The FCC said it wants more input on the issues surrounding freeing up C-Band (3.7/4.2 GHz) midband satellite spectrum for 5G terrestrial wireless, including what authority it has to compensate broadcast and cable incumbent satellite spectrum users for relocating their receive-only earth stations. It has extended the comment period six weeks to accommodate that, so won't be making a decision on the C-Band spectrum for at least a couple more months.
Broadcast and cable operators receive network programming via that C-band spectrum and could face dislocation and potential interference from new terrestrial users and a repack process.
The Wireless and International Bureaus say that the comments they have already received on both market-based and auction-based methods of repurposing some or all of the spectrum to help close the digital divide and win in the race to 5G "raise additional issues" about the FCC's authority to do some of the things that have been suggested.
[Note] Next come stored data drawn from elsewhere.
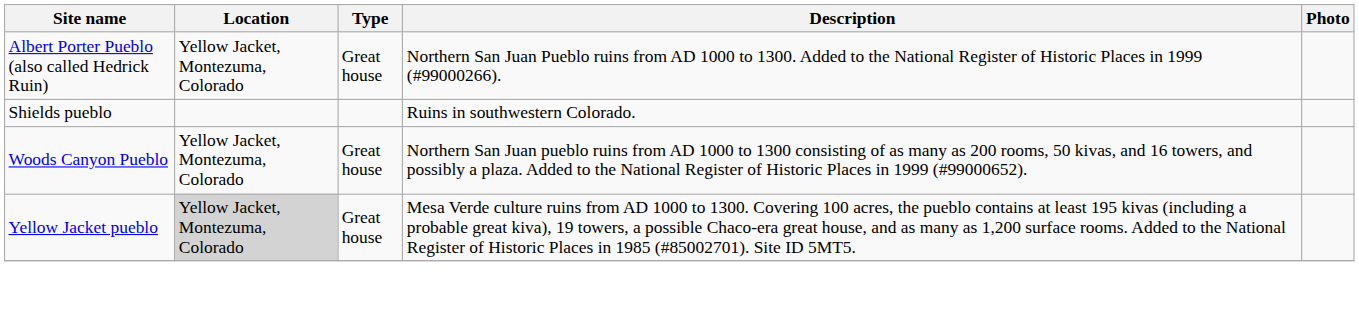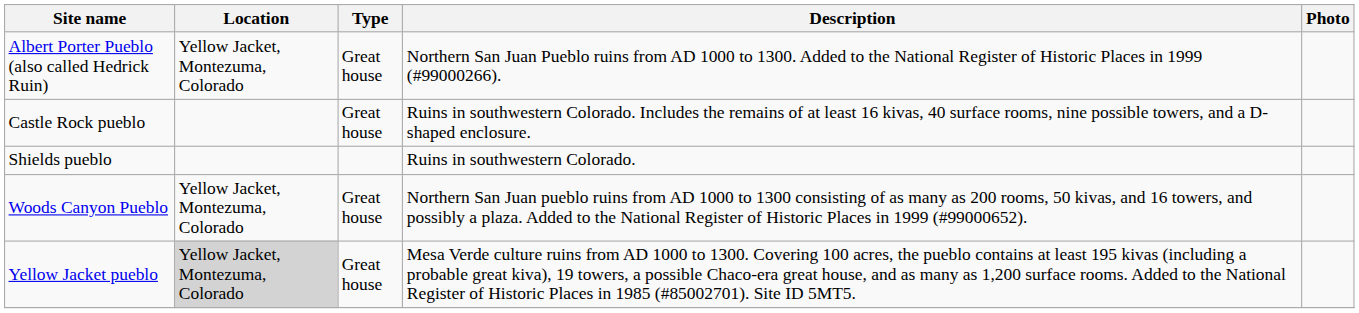+ row: Castle Rock pueblo | Great house | Ruins in southwestern Colorado. Includes the remains of at least 16 kivas, 40 surface rooms, nine possible towers, and a D-shaped enclosure.
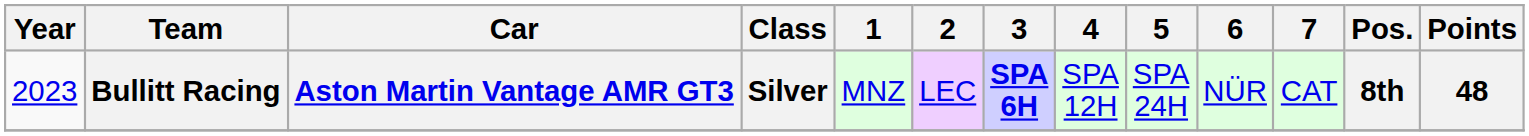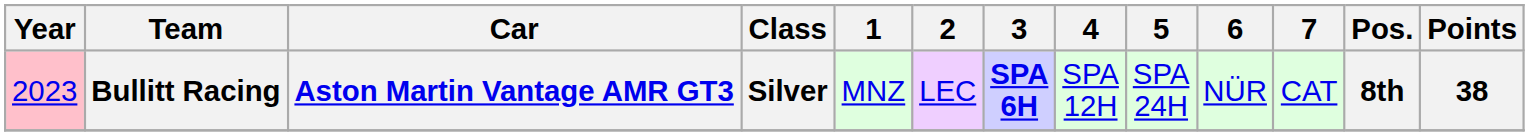Bullitt Racing | Year: no background -> pink background
Bullitt Racing | Points: 48 -> 38
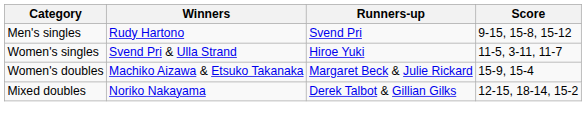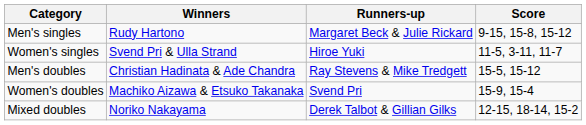Men's singles | Runners-up: Svend Pri -> Margaret Beck & Julie Rickard
+ row: Men's doubles | Christian Hadinata & Ade Chandra | Ray Stevens & Mike Tredgett | 15-5, 15-12
Women's doubles | Runners-up: Margaret Beck & Julie Rickard -> Svend Pri
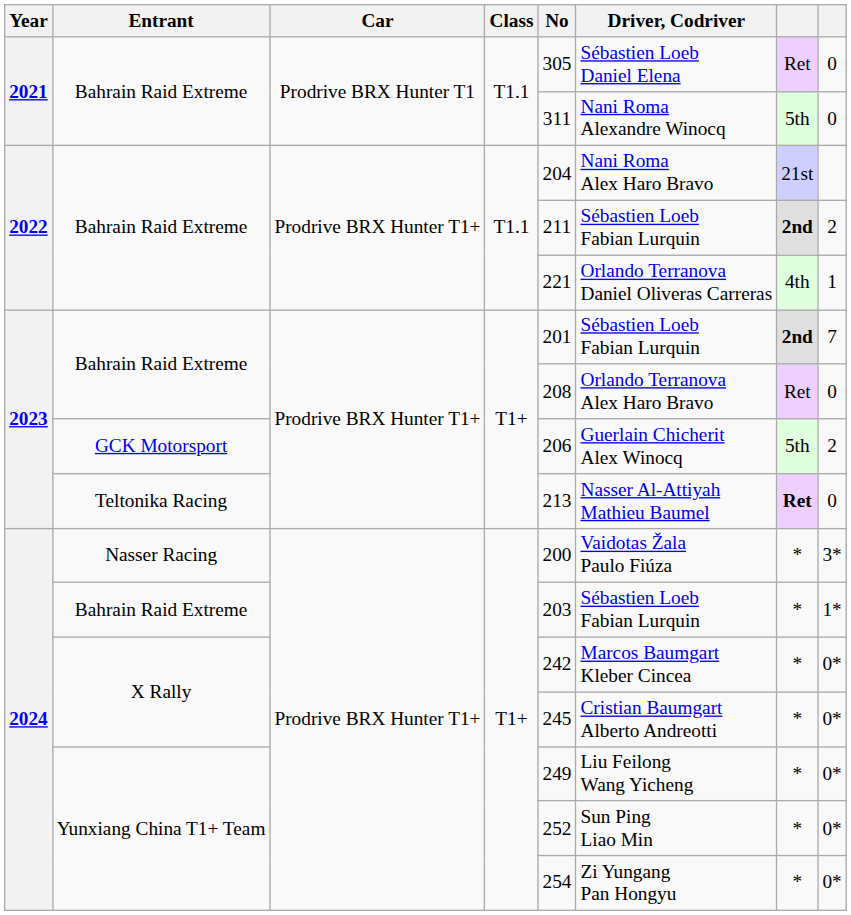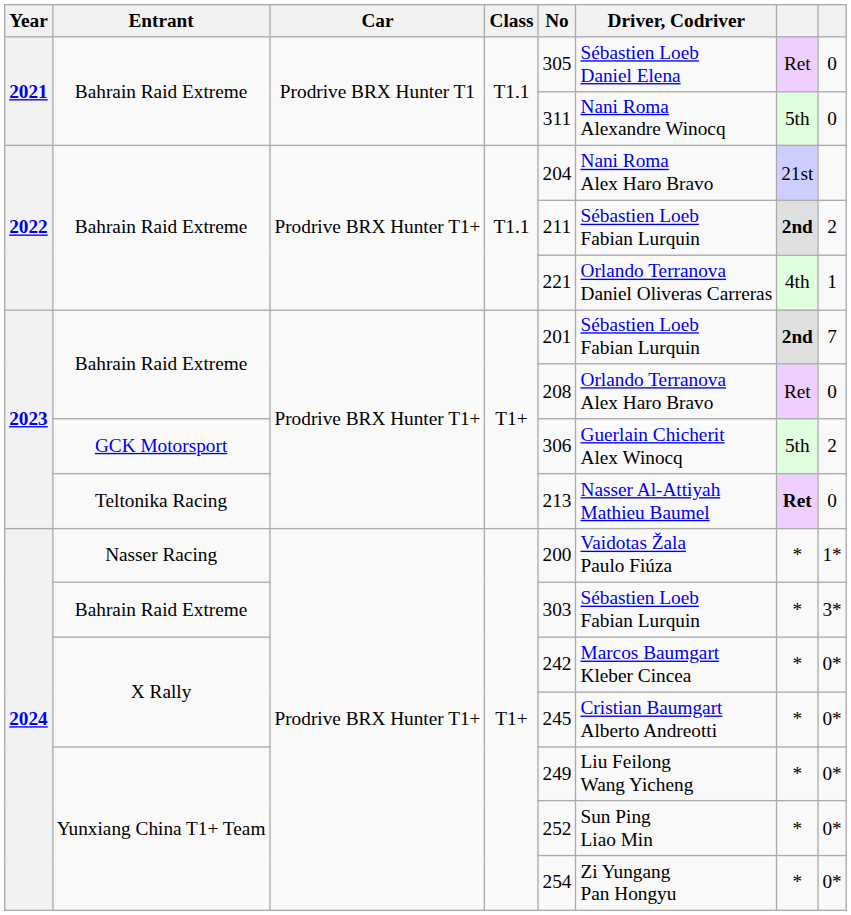GCK Motorsport | No: 206 -> 306
Nasser Racing | column 8: 3* -> 1*
2024 / Bahrain Raid Extreme | No: 203 -> 303
2024 / Bahrain Raid Extreme | column 8: 1* -> 3*
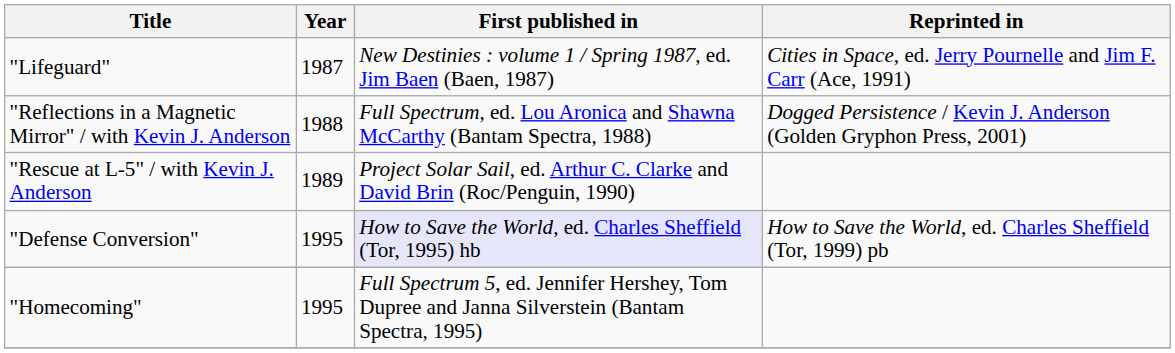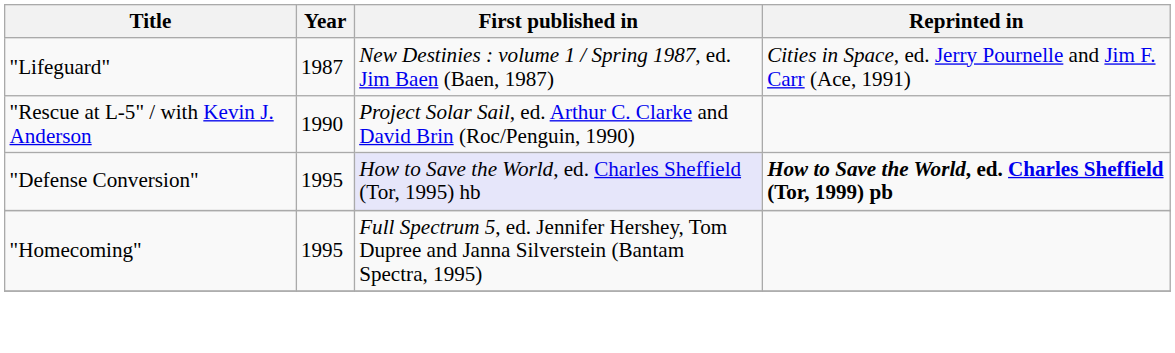- row: "Reflections in a Magnetic Mirror" / with Kevin J. Anderson | 1988 | Full Spectrum, ed. Lou Aronica and Shawna McCarthy (Bantam Spectra, 1988) | Dogged Persistence / Kevin J. Anderson (Golden Gryphon Press, 2001)
"Rescue at L-5" / with Kevin J. Anderson | Year: 1989 -> 1990
"Defense Conversion" | Reprinted in: normal -> bold
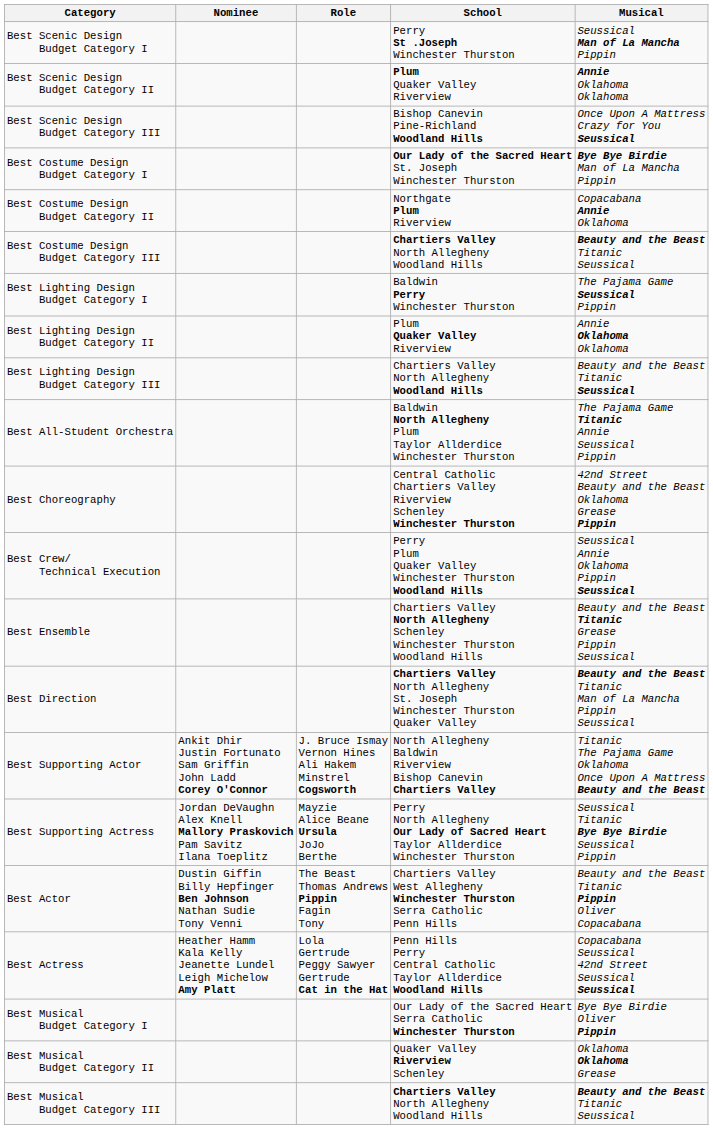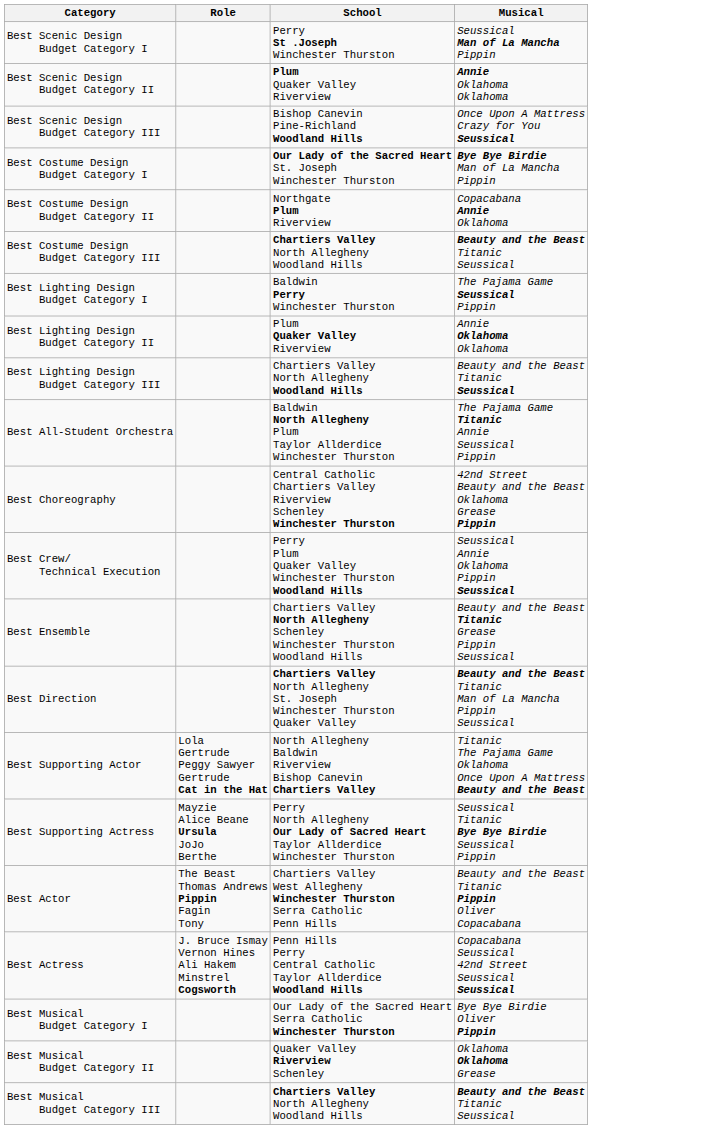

The FCC says its goal is to balance the need for speed (and efficiency) in freeing up the spectrum with the need to accommodate incumbent operations. Those include providing cable and broadcast networks to stations and operators.
The FCC said it wants to hear specifically about the following, but says it is open to "any other issues" as well:
1. "What are the enforceable interference protection rights, if any, granted to space station operators against co-primary terrestrial operations? Do those rights depend on the extent incumbent earth stations receive their transmissions within the United States? And what limits, if any, does section 316 of the Act place on the proposals raised by the Commission in the Notice or by the commenters in this docket?" The FCC is particularly interested in the extent to which satellite space station operators have enforceable rights against harmful interference from terrestrial stations under "space station licenses and market access grants." The C-Band Alliance says space station operators with no U.S. customers or revenues should not be compensated in the transition.
2. "What are the enforceable interference protection rights granted to licensed or registered receive-only earth station operators against co-primary terrestrial operations?" Cable operators and broadcasters are among those earth station operators and some have raised the issue of getting compensated along with the satellite operators in any spectrum reclamation. The FCC wants to know if those receive-only operators have rights they would be relinquishing and could be compensated for in an incentive auction or, if the FCC decides not to auction the spectrum, if the FCC has the authority to authorize or require payments to receive-only earth stations to induce them to modify or relocate their facilities.
Initial comments are due 30 days after publication of the notice (released May 6) in the Federal Register. Reply comments are due 45 days after publication.
The FCC voted unanimously in July 2018 to find ways to open up the C-band spectrum (3.7-4.2 Ghz) -- either all of the proposed 500 Mhz or some portion of it -- for terrestrial wireless use.
Those ways could include an incentive or capacity auction, a market mechanism where incumbents voluntarily strike deals to reduce their footprint, or some other means.